EXERCISE INPUTS:
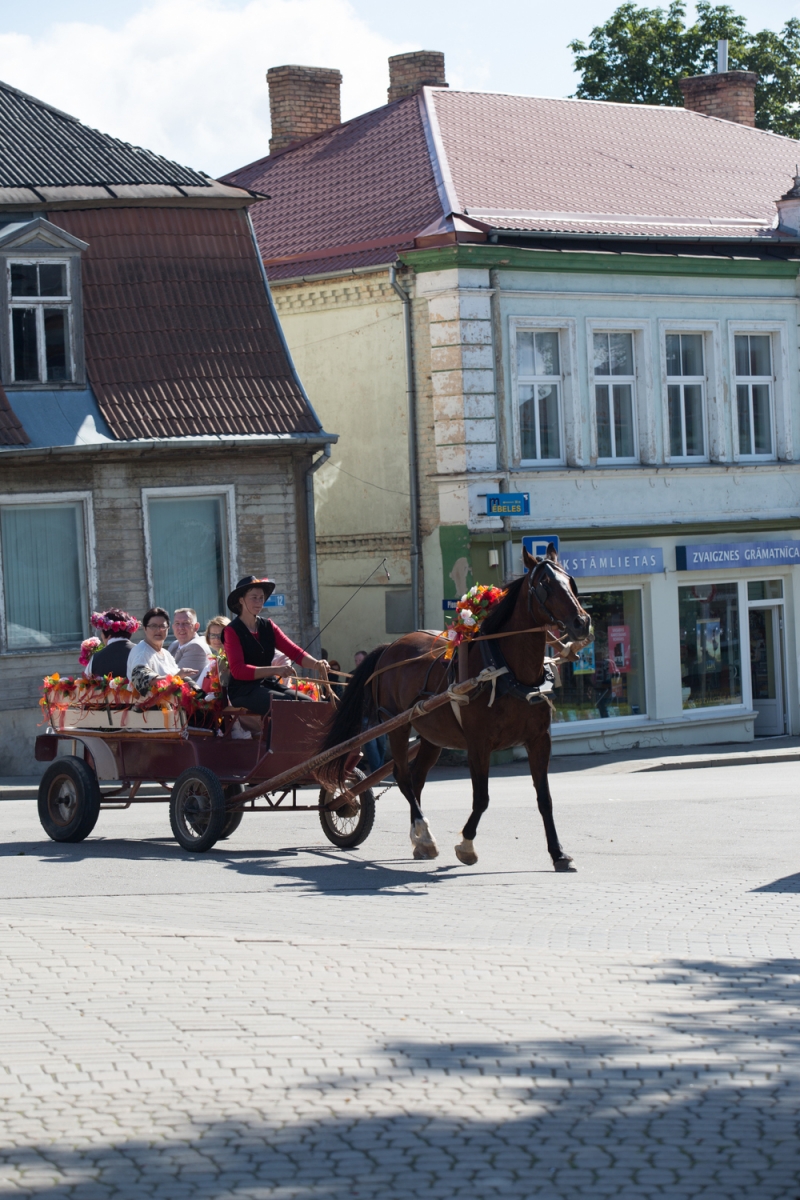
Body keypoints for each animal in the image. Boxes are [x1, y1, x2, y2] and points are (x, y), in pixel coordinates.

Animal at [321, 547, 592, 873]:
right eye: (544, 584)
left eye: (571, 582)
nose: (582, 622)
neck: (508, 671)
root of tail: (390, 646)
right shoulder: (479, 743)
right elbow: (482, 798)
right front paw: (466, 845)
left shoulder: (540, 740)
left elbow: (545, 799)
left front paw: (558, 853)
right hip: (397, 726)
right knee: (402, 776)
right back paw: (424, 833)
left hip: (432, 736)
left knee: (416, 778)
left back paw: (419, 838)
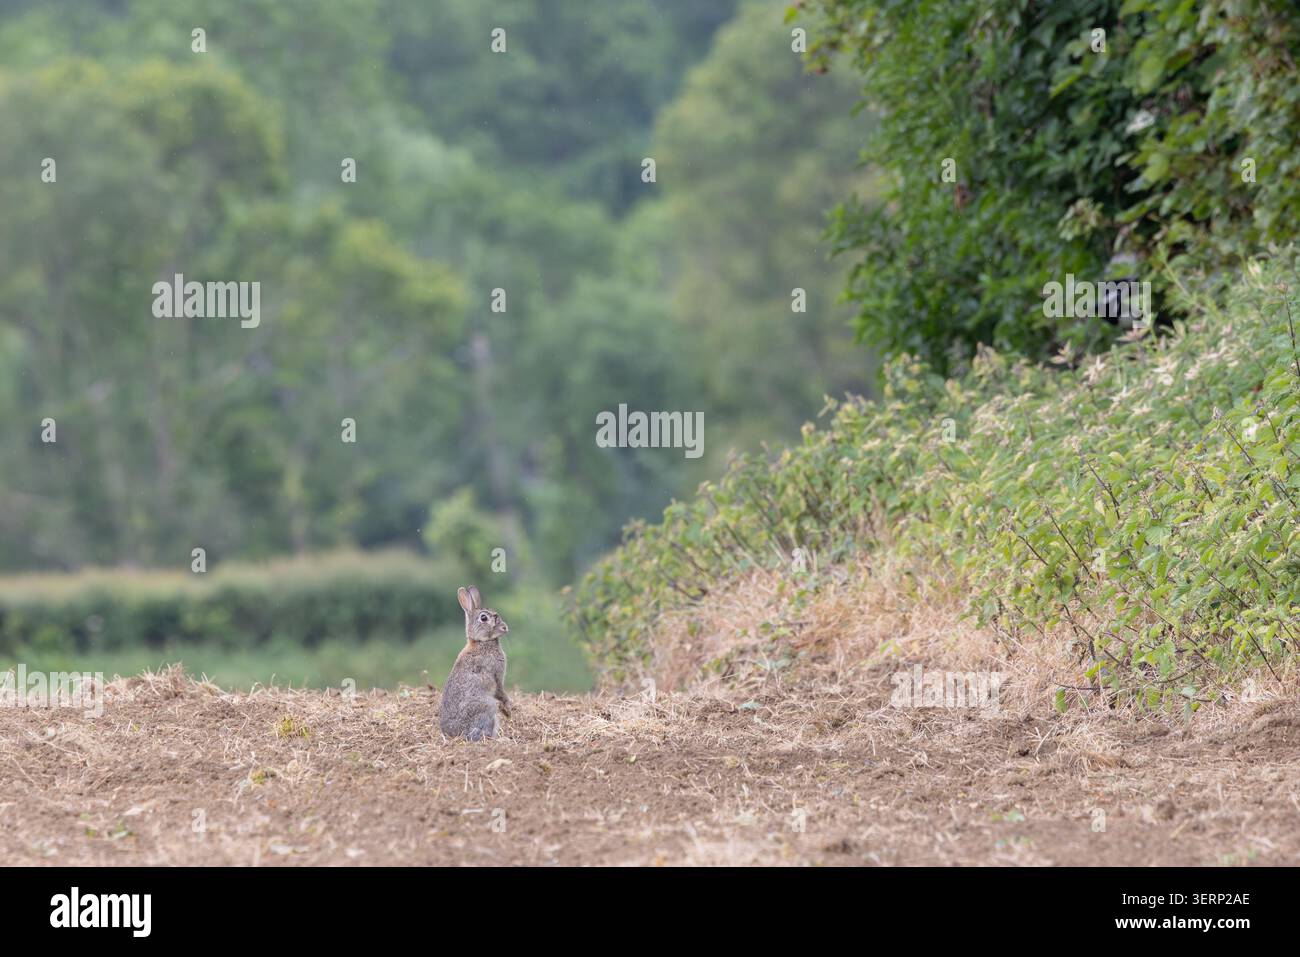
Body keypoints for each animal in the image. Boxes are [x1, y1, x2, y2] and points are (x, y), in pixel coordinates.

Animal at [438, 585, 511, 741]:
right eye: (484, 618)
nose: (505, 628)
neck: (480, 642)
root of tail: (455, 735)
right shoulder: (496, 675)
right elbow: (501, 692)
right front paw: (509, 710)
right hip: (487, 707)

PROBLEM DESCRIPTION:
Give back each of the records above word for word, apart from the pictures.

WORKED SOLUTION:
Body keypoints for each animal in the image. Boxes are [x1, y1, x2, y2] and points are (x, y), in pixel coordinates.

Animal at [321, 547, 592, 873]:
right eye: (544, 584)
left eye: (571, 582)
nose: (582, 622)
neck: (508, 671)
root of tail: (390, 646)
right shoulder: (479, 743)
right elbow: (482, 798)
right front paw: (466, 845)
left shoulder: (540, 740)
left elbow: (545, 799)
left front paw: (558, 853)
right hip: (397, 726)
right knee: (402, 776)
right back paw: (424, 833)
left hip: (432, 736)
left knee: (416, 778)
left back paw: (419, 838)
Body keypoints for each animal in the image. Boxes are [x1, y1, x2, y2] and points are (x, y), in pixel coordinates.

Animal at [438, 585, 511, 741]:
right eye: (484, 618)
nose: (505, 628)
neck: (480, 642)
root of tail: (455, 735)
right shoulder: (496, 675)
right elbow: (501, 692)
right front paw: (509, 710)
right hip: (487, 707)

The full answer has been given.